Bien sûr, des accidents peuvent survenir, tout comme avec les produits menstruels classiques. Cependant, les adeptes du flux instinctif libre soulignent qu’une meilleure connaissance de son corps et de ses cycles permet une autorégulation plus efficace, notamment pour choisir les moments passés aux toilettes et les vêtements adaptés.
Le problème de fond ne réside pas dans la question de savoir si un flux abondant est “suffisamment propre” ou “suffisamment normal”. Il concerne plutôt la stigmatisation persistante entourant les menstruations elles-mêmes, ainsi que la pression exercée sur les personnes menstruées pour qu’elles privilégient la dissimulation et le contrôle au détriment de leur confort et de leur autonomie.
Conclusion
Il n’existe pas de solution universelle en matière de soins menstruels, et chacune doit être libre de choisir les méthodes qui lui conviennent le mieux, en fonction de son corps, de son environnement et de son mode de vie.

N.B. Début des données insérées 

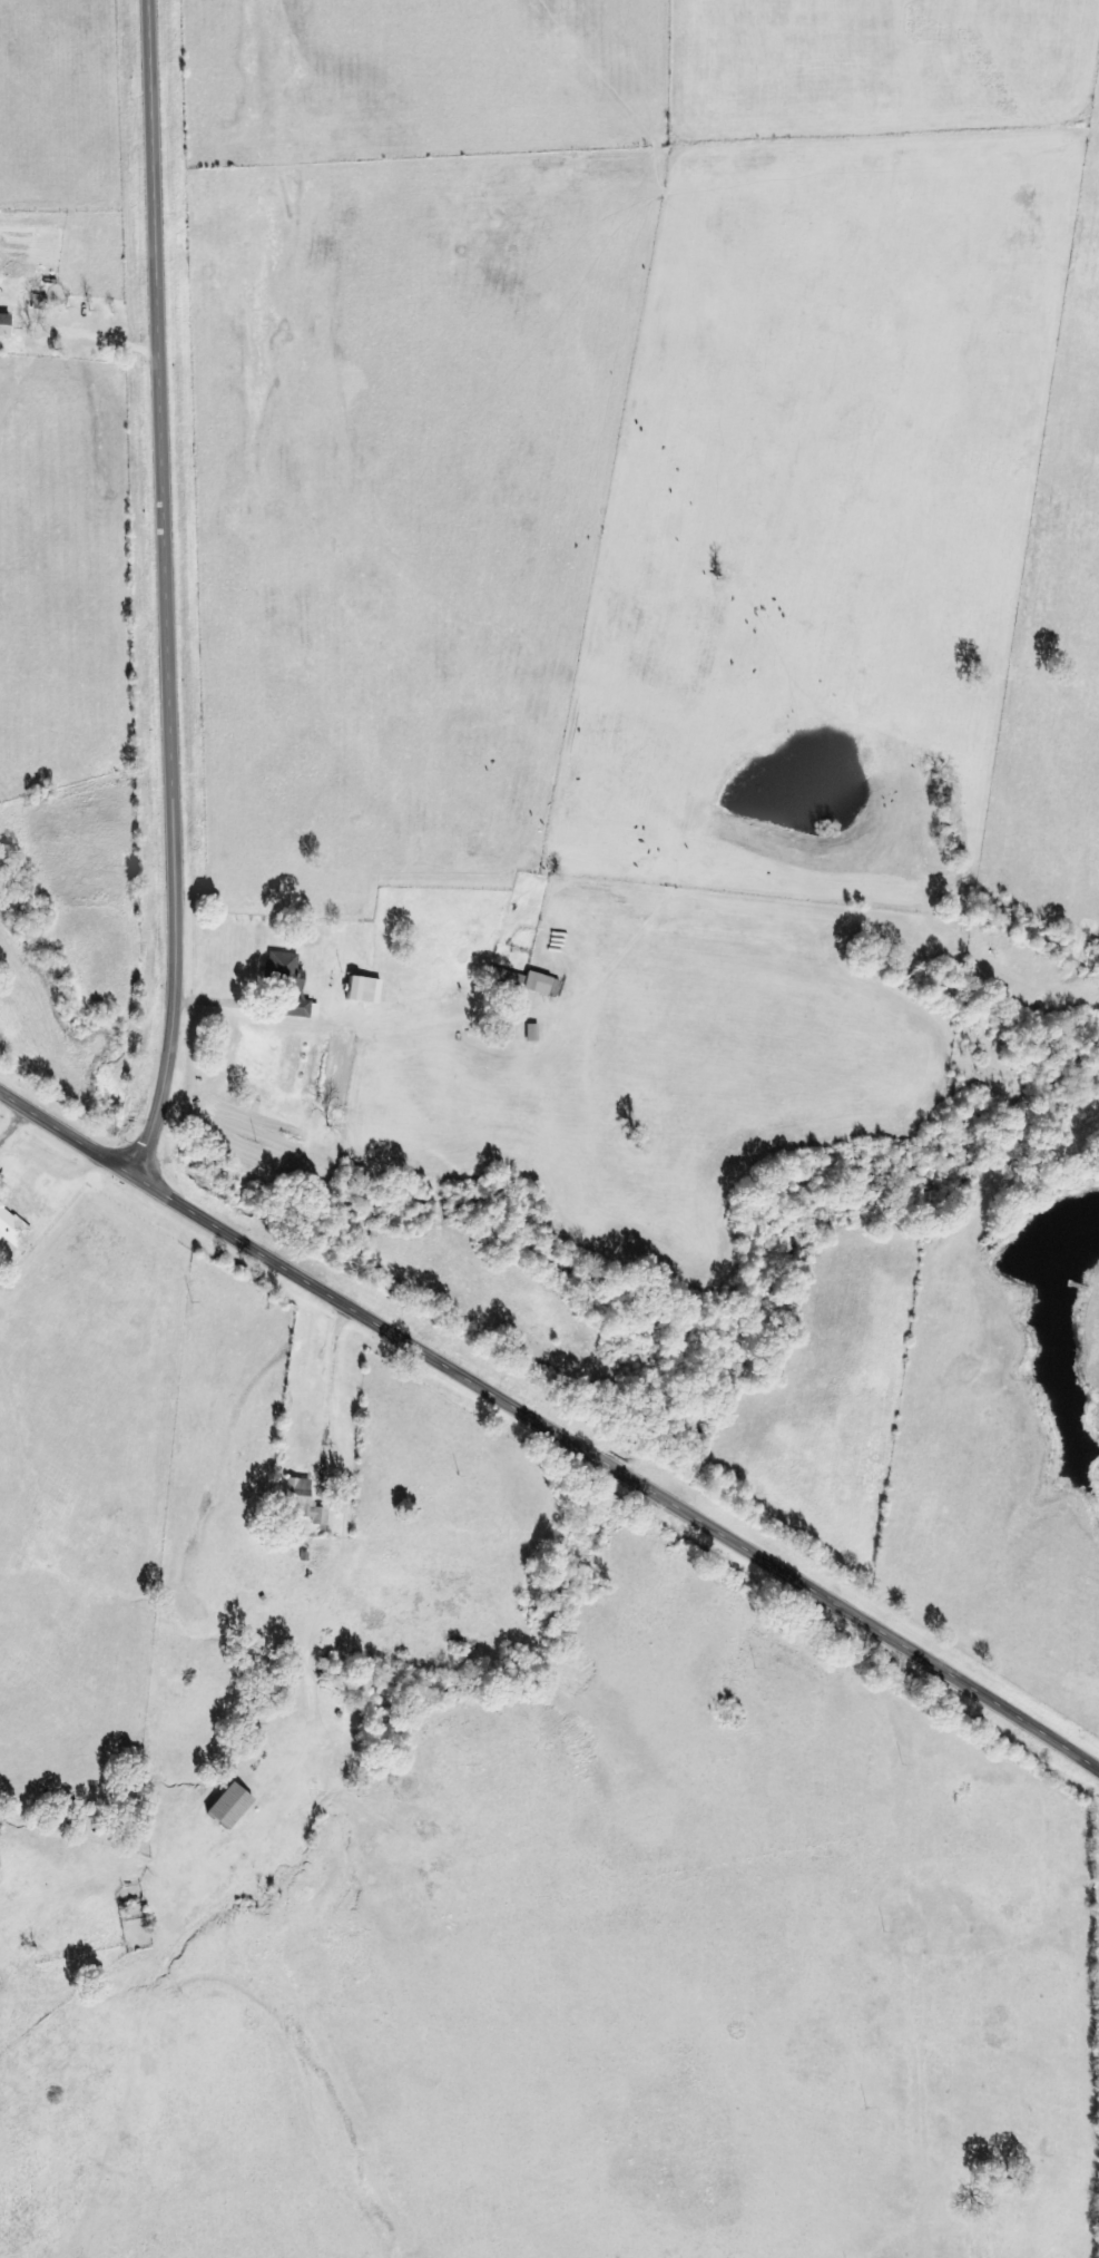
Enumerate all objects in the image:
building: (4, 324)
road: (174, 590)
building: (524, 980)
building: (292, 986)
building: (360, 989)
building: (532, 1032)
building: (12, 1228)
road: (549, 1419)
building: (302, 1502)
building: (228, 1806)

Cela dit, l’essor du flux instinctif libre ouvre la voie à un débat important et attendu sur la perception et le contrôle des règles. Cette pratique remet en question les valeurs étroites qui sous-tendent l’industrie des produits menstruels, souvent axée sur la discrétion plutôt que sur la santé, sur l’esthétique plutôt que sur l’autonomie, et sur le silence plutôt que sur la visibilité.
Prendre soin de sa santé menstruelle ne devrait jamais être une source de honte ni de secret. Qu’il s’agisse de flux instinctif libre, de culottes réutilisables, de produits en coton biologique ou de toute autre méthode, les personnes menstruées méritent d’avoir accès à des choix qui reflètent leurs besoins, leur corps et leurs valeurs, et non uniquement les préférences d’un marché conçu pour les faire taire.